Numerous times, we watched as the mature buck chased the doe around the bush. I was surprised to see them rutting so early, but it was great to watch. Then the doe chased off the spike for a few moments while they continued to eat. After about fifteen minutes, they took a distant trail into another section of forest. We needed to get out ahead of them right away. I wanted Brett to get the shot, so I positioned him ahead of me. I knew there was a chance they would pass through a small window and for him to get ready. Sure enough, the two younger deer went right by it, but the mature buck stopped in the clearing, right behind a tree that completely covered his vitals. The five second stare down was too much for him and he bounded off.

While we were disappointed that we didn't get a shot off, we had a great encounter and a successful hunt. Our encounter brought back the hope that we will indeed fill a tag or two this year. Finding time to get out there again will be tough, but once we do it will be awesome.
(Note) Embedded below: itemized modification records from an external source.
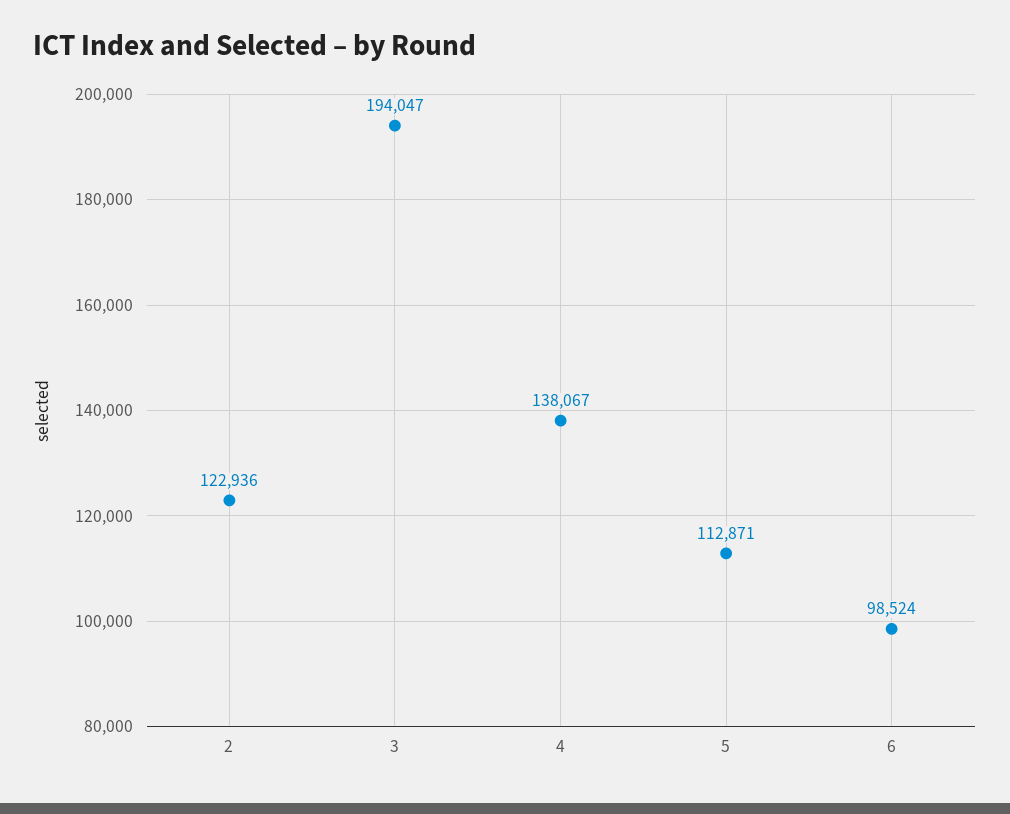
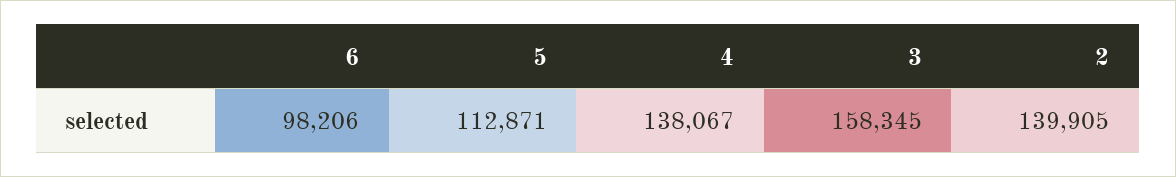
  {
-   "2": 122936,
+   "2": 139905,
-   "3": 194047,
+   "3": 158345,
    "4": 138067,
    "5": 112871,
-   "6": 98524
+   "6": 98206
  }

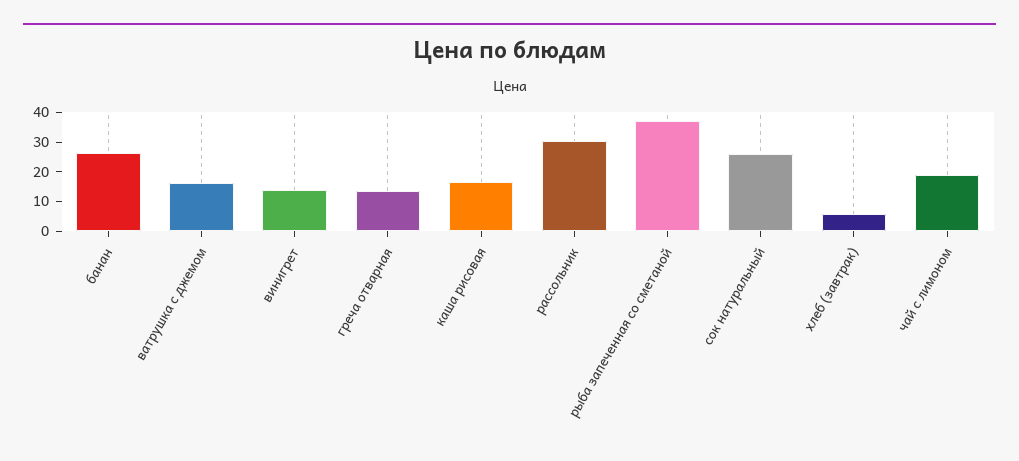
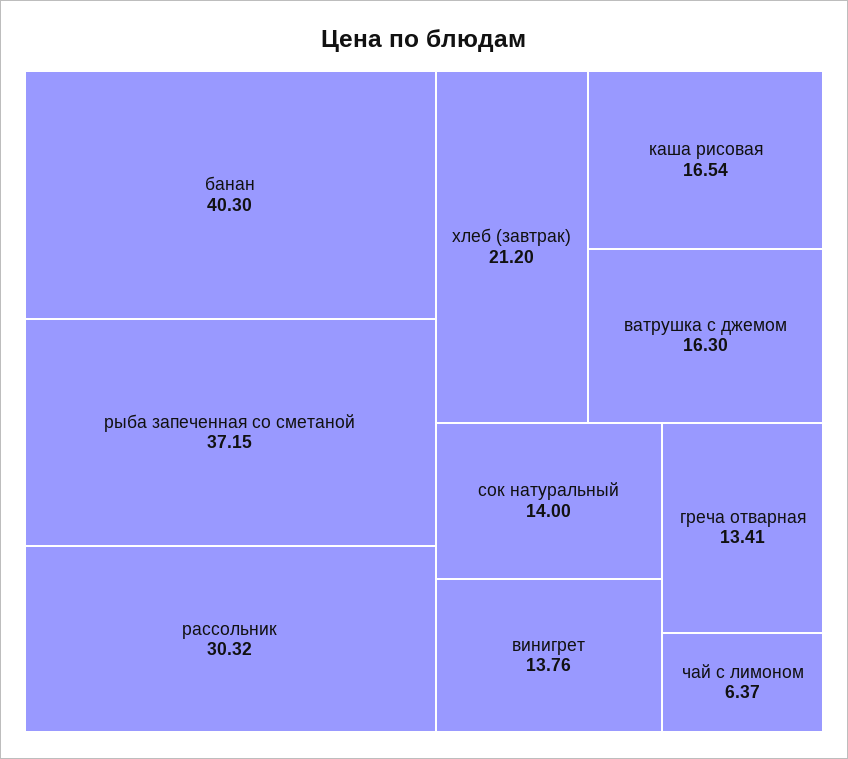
  {
-   "банан": 25,
+   "банан": 40.3,
    "ватрушка с джемом": 16.3,
    "винигрет": 13.76,
    "греча отварная": 13.41,
    "каша рисовая": 16.54,
    "рассольник": 30.32,
    "рыба запеченная со сметаной": 37.15,
-   "сок натуральный": 25,
+   "сок натуральный": 14,
-   "хлеб (завтрак)": 5,
+   "хлеб (завтрак)": 21.2,
-   "чай с лимоном": 20
+   "чай с лимоном": 6.37
  }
  1. Sounds like a great first day adventure. I'd be both excited and freaked out by seeing a bear foot print! I've never hunted deer in beer territory, just in IL. What do you do to prepare for a possible encounter?

  2. Thanks for stopping by, Elizabeth. The first thing is we have bear tags with us, too. I have no problem filling my freezer with some tasty bear meat. We also carry bear spray. Best deterrent we can keep on us.

  3. Good to know. I haven't yet to date as I have only hunt in IL but I am looking forward to hunting in CA. I can't wait until my three little boys are old enough so I can teach them.